**PROBLEM TO WORK ON**
In the stretch of the COOP Gallery page from "Filmmakers include: Jacklyn" through "To Be Announced!", swap "Screening" for "Showing" and give that stretch again.

**STUDY TEXT**
-------

Microcinema: A Short Film Festival by COOP Gallery

September 30 – October 1 | Starting at 6:30 PM

COOP Gallery is pleased to present Microcinema: A Short Film Festival by COOP Gallery. Microcinema is an experimental film and video festival. This year the screening will take place outdoors at COOP Gallery in Nashville, TN over two nights, during the premiere of Artville.

Microcinema will feature work by independent film/video artists from the Southeast and beyond. The goal of our microcinematic event is to share a range of artistic expressions, cultural perspectives, and critical inquiries with Nashville’s creative community.

The two-evening event will feature screenings of over twenty short films, along with filmmaker introductions of their films and filmmaker panels. Seven awards will be handed out, including the IBFF Choice Award. Two short films, one chosen by COOP and one chosen by the International Black FIlm Festival (IBFF), will be screened both at COOP’s Microcinema and at the International Black Film Festival, which occur during the same weekend. Audience members will also have the chance to vote for one film to receive the Audience Festival Favorite award.

Filmmakers include: Jacklyn Brickman, Casey Carter, Dimitry Said Chamy, Chrimmons, Ellen Allbrey Everett, Max Andrew Fisk, Federica Foglia, Ian Joseph Greene, Cheryl Hazelton, Jonathan Onsuwan Johnson, Tariah Lane, Natalie Martinez-White, Joe Nolan, Heath Schultz, Harrison Shook, Ivette Spradin, Lenore Thomas, Hope Tucker, Cortney Warner, John Warren, Monique Wilhoit, Aram Winter, Tony S. Youngblood.

Schedule of IBFF exchange films:

Sept. 30: Screening of Jahleel and Star by Monique Wilhoit, presented by IBFF

Oct. 1: Screening of Far From the Wheel by Aram Winter, winner of COOP’s IBFF Choice Award

More Details To Be Announced!

Temple of My Familiar: Gary White

September 2nd – 23rd | Opening Reception September 2nd, 1– 9 PM

COOP is pleased to present Temple of My Familiar by Gary White. White’s work shares a multi-ethnic viewpoint highlighting less heard history and figures. Gary’s work revolves around capturing moments of the past and present with inspiration stemming from histories, lifeways, ancestors, tribal traditions, folklore, and religious practices to create hybrid archetypes. These Archetypes become personal expressions of identity, time, place, and lifeways of the old and new South. The sculptures transport the viewer back in time to revisit the past and ponder the present. These characters become guardians, guides, and storytellers. Within them hold metaphorical memory, archived experiences, and wisdom.


More about the Artist
Gary White, a native of Nashville, earned a Bachelor’s degree from Watkins College of Art and Design in 2011. He earned his Master of Fine Arts (MFA) at the University of Tennessee Knoxville in 2022. Learn more about White on Instagram: @gary.white.claygriot.

HOME: Paula Rivera Calderón

COOP Gallery is pleased to present HOME by Paula Rivera Calderón. Part traditional
exhibition of meticulous illustrations and part playful experiments with accessible and found materials, Home invites you into Calderón’s inner sanctum. Paula’s paintings offer a slice of both her home life and inner life, with imagery arranged in vaguely sequential vignettes reminiscent of her home in the Puerto Rican diaspora of Philadelphia. Layered throughout is the repetitive reimagining of natural elements that have morphed into Paula’s iconography: dogs and butterflies, suns and moons, plants and rivers, a child’s outstretched hands. Calderón’s mark-making is bold, with contrasting graphic black outlines and blocks of bright color, yet she approaches her subject matter with gentleness.

-------

**PROVIDED DATA**
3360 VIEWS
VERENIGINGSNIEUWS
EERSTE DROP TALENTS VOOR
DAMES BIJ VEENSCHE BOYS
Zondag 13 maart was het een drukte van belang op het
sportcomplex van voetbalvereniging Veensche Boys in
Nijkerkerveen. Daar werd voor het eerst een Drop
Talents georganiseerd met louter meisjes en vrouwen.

-------

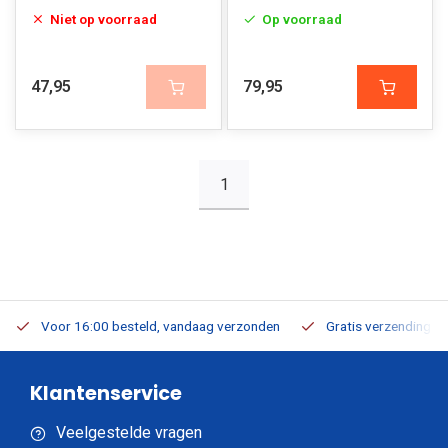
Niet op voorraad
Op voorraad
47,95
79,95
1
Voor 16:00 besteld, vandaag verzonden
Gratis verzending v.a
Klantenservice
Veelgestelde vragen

-------

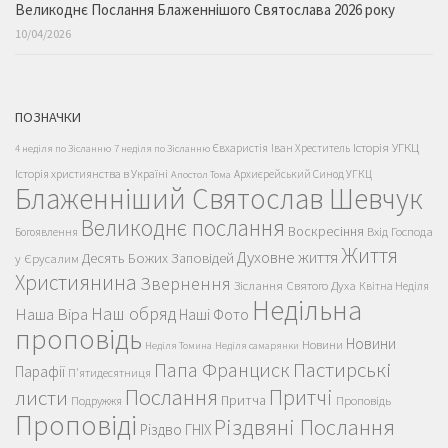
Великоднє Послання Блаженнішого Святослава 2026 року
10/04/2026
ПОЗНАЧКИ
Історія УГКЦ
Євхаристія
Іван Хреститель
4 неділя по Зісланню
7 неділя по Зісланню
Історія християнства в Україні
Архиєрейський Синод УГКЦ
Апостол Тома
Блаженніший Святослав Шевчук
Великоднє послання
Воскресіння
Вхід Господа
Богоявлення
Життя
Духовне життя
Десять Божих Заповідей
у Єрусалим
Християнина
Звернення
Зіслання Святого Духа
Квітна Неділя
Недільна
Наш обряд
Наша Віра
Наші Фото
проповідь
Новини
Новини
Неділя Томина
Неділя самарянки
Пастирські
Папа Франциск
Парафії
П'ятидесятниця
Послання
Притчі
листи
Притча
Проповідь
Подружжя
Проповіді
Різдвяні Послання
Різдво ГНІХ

-------

**OUTPUT OF THE EXERCISE**
Filmmakers include: Jacklyn Brickman, Casey Carter, Dimitry Said Chamy, Chrimmons, Ellen Allbrey Everett, Max Andrew Fisk, Federica Foglia, Ian Joseph Greene, Cheryl Hazelton, Jonathan Onsuwan Johnson, Tariah Lane, Natalie Martinez-White, Joe Nolan, Heath Schultz, Harrison Shook, Ivette Spradin, Lenore Thomas, Hope Tucker, Cortney Warner, John Warren, Monique Wilhoit, Aram Winter, Tony S. Youngblood.

Schedule of IBFF exchange films:

Sept. 30: Showing of Jahleel and Star by Monique Wilhoit, presented by IBFF

Oct. 1: Showing of Far From the Wheel by Aram Winter, winner of COOP’s IBFF Choice Award

More Details To Be Announced!